Data provided ▸
___
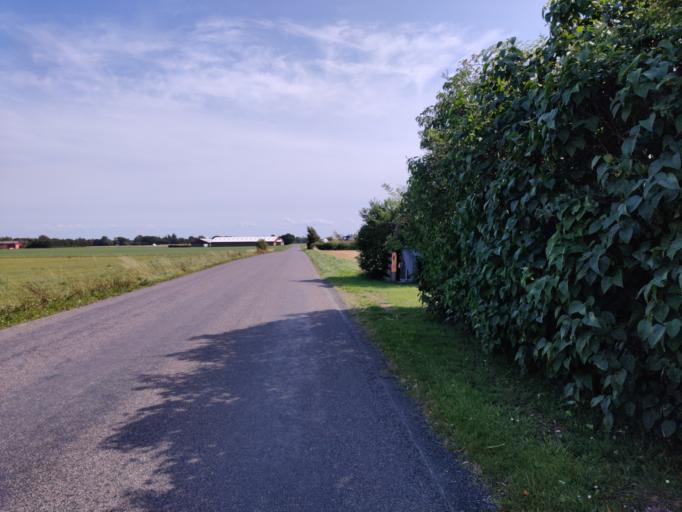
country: DK
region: Zealand
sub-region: Guldborgsund Kommune
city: Nykobing Falster
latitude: 54.6084
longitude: 11.9250
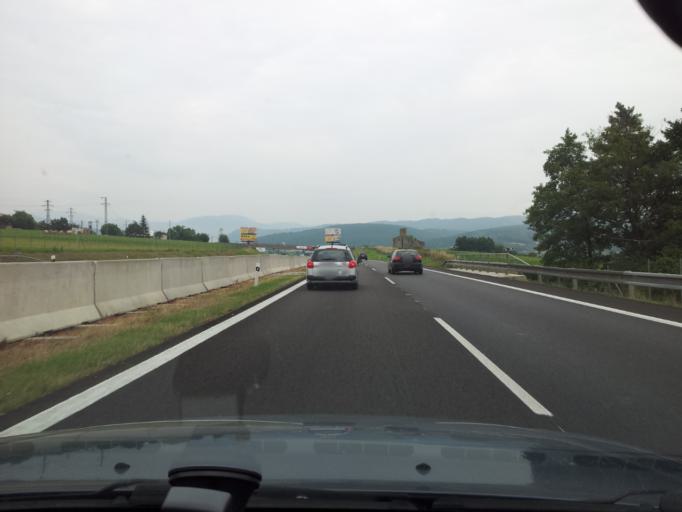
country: SK
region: Banskobystricky
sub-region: Okres Banska Bystrica
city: Banska Bystrica
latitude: 48.6619
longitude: 19.1317
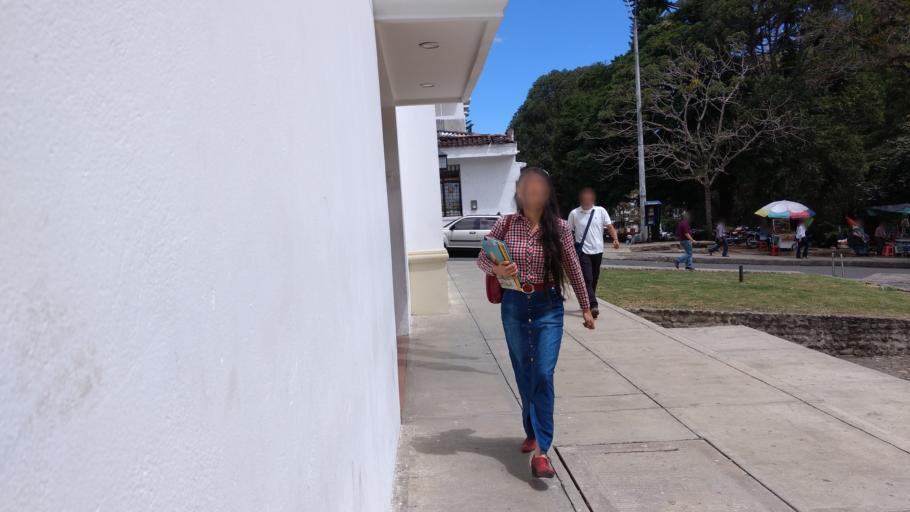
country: CO
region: Cauca
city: Popayan
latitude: 2.4440
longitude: -76.6058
___
Written task ▸ Rewrite every line of the listing with "city" switched to "town" and nothing else changed, leaving out the picture lines.

Written answer ▸
country: DK
region: Zealand
sub-region: Guldborgsund Kommune
town: Nykobing Falster
latitude: 54.6084
longitude: 11.9250
country: SK
region: Banskobystricky
sub-region: Okres Banska Bystrica
town: Banska Bystrica
latitude: 48.6619
longitude: 19.1317
country: CO
region: Cauca
town: Popayan
latitude: 2.4440
longitude: -76.6058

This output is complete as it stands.